К летчикам мы заворачиваем каждый раз после обеда. Здесь хорошо, казарма окружена густым тенистым садом, можно спрятаться так, что никто не найдет. Это мое любимое место. Здесь лучше, чем в самой комфортабельной гостинице мира: может, там и роскошно, а тут попросту хорошо.
На краю сада стоит широченный дуб, земля вокруг него покрыта мягким мхом, и днем здесь можно спать, как на пуховой перине. Лето, укрываться не надо, кругом бесплатные абрикосы и шелковица, поют птицы, и солнце щекочет щеку сквозь листву. Рай земной.
По дороге сюда мы натрясли абрикосов и теперь наслаждаемся жизнью. Ощущаем себя почти что полноправными людьми.
Мы обсуждаем Леночку. У нее хриплый прокуренный голос, черные узкие глаза и симпатичная фигурка. Леночке чуть за тридцать. Она весело матерится на солдат, бьет черпаком особо наглых по рукам и раскладывает пищу не жалеючи, превышая солдатские нормы.
Тренчик моментально влюбляется в нее. Он уверяет нас, что жратва здесь ни при чем. Как ни странно, я ему верю: когда пищу раскладывает Леночка, Тренчик даже не смотрит в тарелку. А это что–нибудь да значит. Он не сводит глаз с предмета своего обожания, особенно с ее выделяющейся под белым халатом упругой груди. «Леночка, — стонет он за столом, ерзая на скамейке, — ах, Леночка. Как бы я.» Дальше этого мечты Тренчика не распространяются.
Мне Леночка не очень нравится, но она разрешает нам жрать по две порции за раз, и я ей очень благодарен.
Да и нам ли рассуждать: «влюблен — не влюблен», «нравится — не нравится»? Однажды в учебке была проверка на венерические заболевания, нас выстроили на плацу и приказали снять штаны. Мы стояли голые, а женщина–врач (очень красивая молодая азиатка) ходила между шеренгами и осматривала нас. И каждый, к кому она подходила, должен был показать ей свое добро в развернутом виде.

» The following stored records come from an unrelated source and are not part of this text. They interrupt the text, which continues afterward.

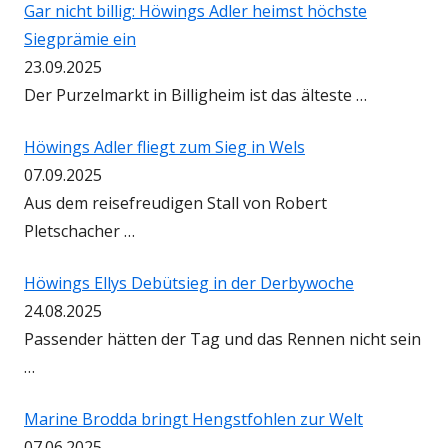
Gar nicht billig: Höwings Adler heimst höchste
Siegprämie ein
23.09.2025
Der Purzelmarkt in Billigheim ist das älteste …
Höwings Adler fliegt zum Sieg in Wels
07.09.2025
Aus dem reisefreudigen Stall von Robert
Pletschacher …
Höwings Ellys Debütsieg in der Derbywoche
24.08.2025
Passender hätten der Tag und das Rennen nicht sein
…
Marine Brodda bringt Hengstfohlen zur Welt
07.06.2025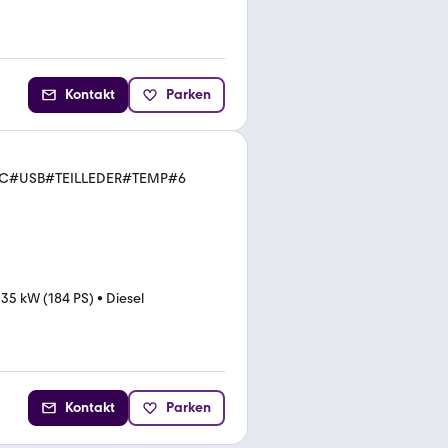
Kontakt
Parken
DC#USB#TEILLEDER#TEMP#6
135 kW (184 PS)
•
Diesel
Kontakt
Parken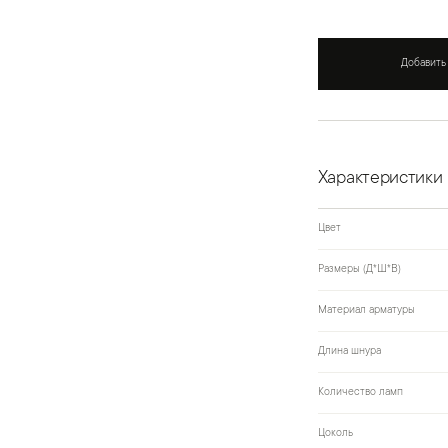
Добавить
Характеристики
Цвет
Размеры (Д*Ш*В)
Материал арматуры
Длина шнура
Количество ламп
Цоколь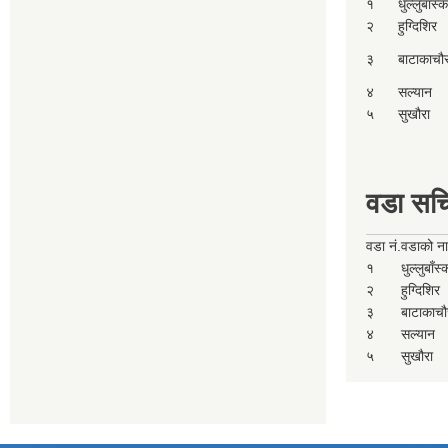
१
धुल्लुबाँस्
२
हुग्दिशिर
३
बाटाकाचौ
४
सल्यान
५
सुखौरा
वडा सच
वडा नं.
वडाको न
१
धुल्लुबाँस
२
हुग्दिशिर
३
बाटाकाचौ
४
सल्यान
५
सुखौरा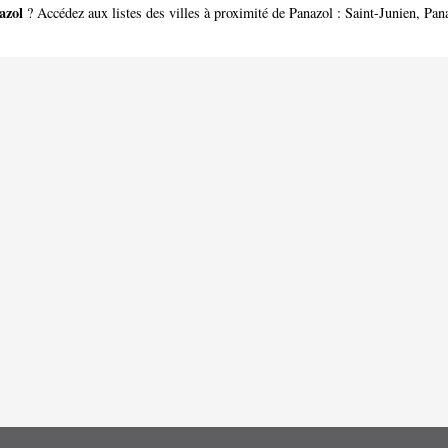
azol
? Accédez aux listes des villes à proximité de Panazol :
Saint-Junien
,
Pan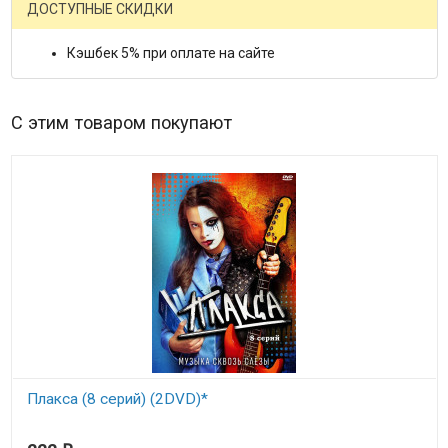
ДОСТУПНЫЕ СКИДКИ
Кэшбек 5% при оплате на сайте
С этим товаром покупают
Плакса (8 серий) (2DVD)*
В наличии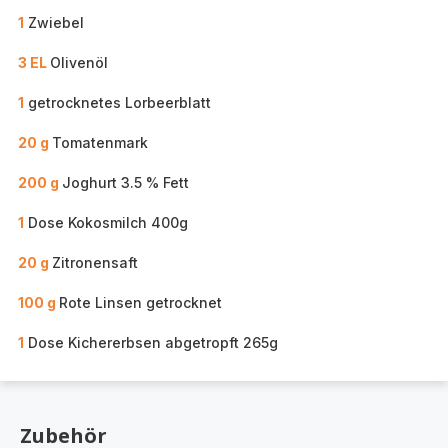
1
Zwiebel
3 EL
Olivenöl
1
getrocknetes Lorbeerblatt
20 g
Tomatenmark
200 g
Joghurt 3.5 % Fett
1
Dose Kokosmilch 400g
20 g
Zitronensaft
100 g
Rote Linsen getrocknet
1
Dose Kichererbsen abgetropft 265g
Zubehör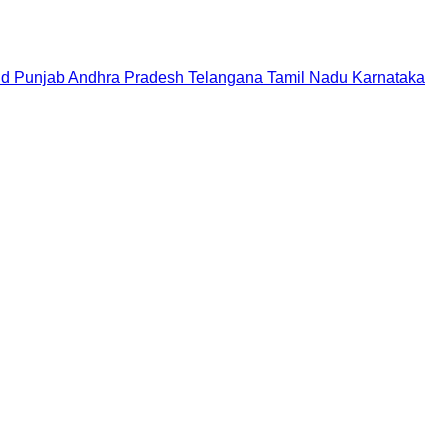
nd
Punjab
Andhra Pradesh
Telangana
Tamil Nadu
Karnataka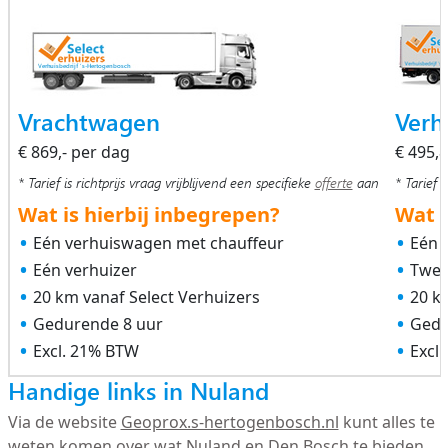
Vrachtwagen
Verh
€ 869,- per dag
€ 495,
* Tarief is richtprijs vraag vrijblijvend een specifieke
offerte
aan
* Tarief i
Wat is hierbij inbegrepen?
Wat i
Eén verhuiswagen met chauffeur
Eén 
Eén verhuizer
Twee
20 km vanaf Select Verhuizers
20 k
Gedurende 8 uur
Gedu
Excl. 21% BTW
Excl
Handige links in Nuland
Via de website
Geoprox.s-hertogenbosch.nl
kunt alles te
weten komen over wat
Nuland
en Den Bosch te bieden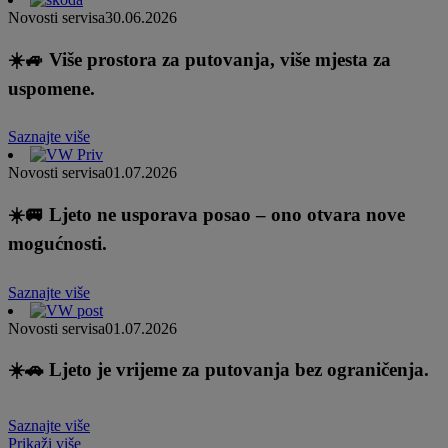
Novosti servisa
30.06.2026
☀️🚙 Više prostora za putovanja, više mjesta za
uspomene.
Saznajte više
Novosti servisa
01.07.2026
☀️🚐 Ljeto ne usporava posao – ono otvara nove
mogućnosti.
Saznajte više
Novosti servisa
01.07.2026
☀️🚗 Ljeto je vrijeme za putovanja bez ograničenja.
Saznajte više
Prikaži više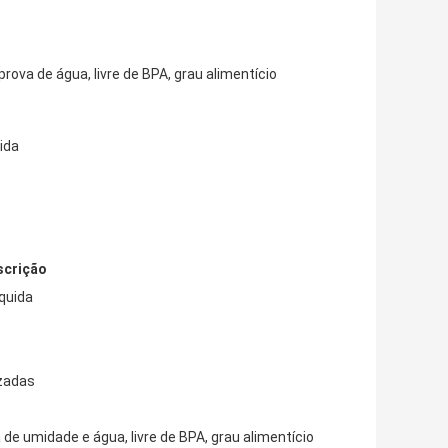
prova de água, livre de BPA, grau alimentício
ida
scrição
íquida
izadas
va de umidade e água, livre de BPA, grau alimentício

Ни разу еще никто из нас с замиранием сердца не ждал девушку на свидание, не целовался в подъезде, не признавался в любви и не совершал во имя ее подвигов и глупостей, а тут мы стояли голые перед красивой взрослой женщиной среди сотен таких же вонючих и грязных солдат, и нас осматривали, как скотину. Мы должны были пройти медосмотр, и мы его прошли — максимально быстро и практично. А что чувствовал каждый из нас, никого не интересовало. Какая тут может быть любовь, какая, к чертям собачьим, романтика? Им здесь не место.